EXCERPT
[Start of Attachment]

Or, you can create put a Python script named tasks.py in a same directory as dig file.

  .
  ├── sample.dig
  └── tasks.py

Here is the example of tasks.py:

# tasks.py
class MyWorkflow(object):
    def my_task(self):
        print("awesome execution")

You can write a function without creating a class as the following:

# simple_sample.dig
py>: simple_tasks.my_func
  .
  ├── simple_sample.dig
  └── simple_tasks.py
# simple_tasks.py
def my_func():
  print("simple execution")

You can pass arguments to class for initialization by defining arguments under the py>: operation as the following:

# sample.dig
+some_task:
  py>: tasks.MyWorkflow.my_task
  required1_1: awesome execution
  required1_2: "awesome execution"
  required2: {a: "a"}
  required3: 1
  required4: 1.0
  required5: [a, 1, 1.0, "a"]

Also, you can do the same thing using _export as the following:

# sample.dig
+some_task:
  _export:
    required1_1: awesome execution
    required1_2: "awesome execution"
    required2: {a: "a"}
    required3: 1
    required4: 1.0
    required5: [a, 1, 1.0, "a"]
  py>: tasks.MyWorkflow.my_task

This example assume following Python script:

# tasks.py
from typing import Union


class MyWorkflow(object):
    def __init__(
      self,
      required1_1: str,
      required1_2: str,
      required2: dict[str, str],
      required3: int,
      required4: float,
      required5: list[Union[str, int, float]]
    ):
        print(f"{required1_1} same as {required1_2}")
        self.arg2 = required2
        print(f"{float(required3)} same as {required4}")
        self.arg5 = required5

    def my_task(self):
        pass

Or, you can pass arguments to function as the following:

# sample.dig
+some_task:
  py>: simple_tasks.my_func
  required1: simple execution
  required2: {a: "a"}
# simple_sample.dig
+some_task:
  _export:
    required1: simple execution
    required2: {a: "a"}
  py>: simple_tasks.my_func
# simple_tasks.py
def my_func(required1: str, required2: dict[str, str]):
  print(f"{required1}: {required2}")

[End of Attachment]

ASSIGNMENT A
According to the excerpt, where should the Python script tasks.py be placed?
ASSIGNMENT B
Summarize the excerpt in two sentences.
The lines after this point come from a separate source.

DATA EXTRACT
[Start of Attachment]

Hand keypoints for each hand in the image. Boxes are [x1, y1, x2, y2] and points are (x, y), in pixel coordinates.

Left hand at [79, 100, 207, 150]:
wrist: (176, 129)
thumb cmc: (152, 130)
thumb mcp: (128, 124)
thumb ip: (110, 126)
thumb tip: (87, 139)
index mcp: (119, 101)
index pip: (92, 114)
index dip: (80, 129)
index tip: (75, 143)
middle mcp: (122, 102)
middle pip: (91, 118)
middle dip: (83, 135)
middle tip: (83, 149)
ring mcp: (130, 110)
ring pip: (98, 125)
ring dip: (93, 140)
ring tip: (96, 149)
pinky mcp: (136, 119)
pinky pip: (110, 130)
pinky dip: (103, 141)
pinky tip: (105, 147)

[End of Attachment]
[Start of Attachment]

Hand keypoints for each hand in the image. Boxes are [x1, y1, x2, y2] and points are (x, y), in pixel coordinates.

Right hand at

[End of Attachment]

FINAL ANSWER A
In the same directory as the dig file.

FINAL ANSWER B
A Python script such as tasks.py can sit in the same directory as the dig file, and the code it runs can be a method of a class or a function written without a class. Arguments can be passed to a class for initialization or to a function by defining them under the py>: operation, or the same can be done using _export.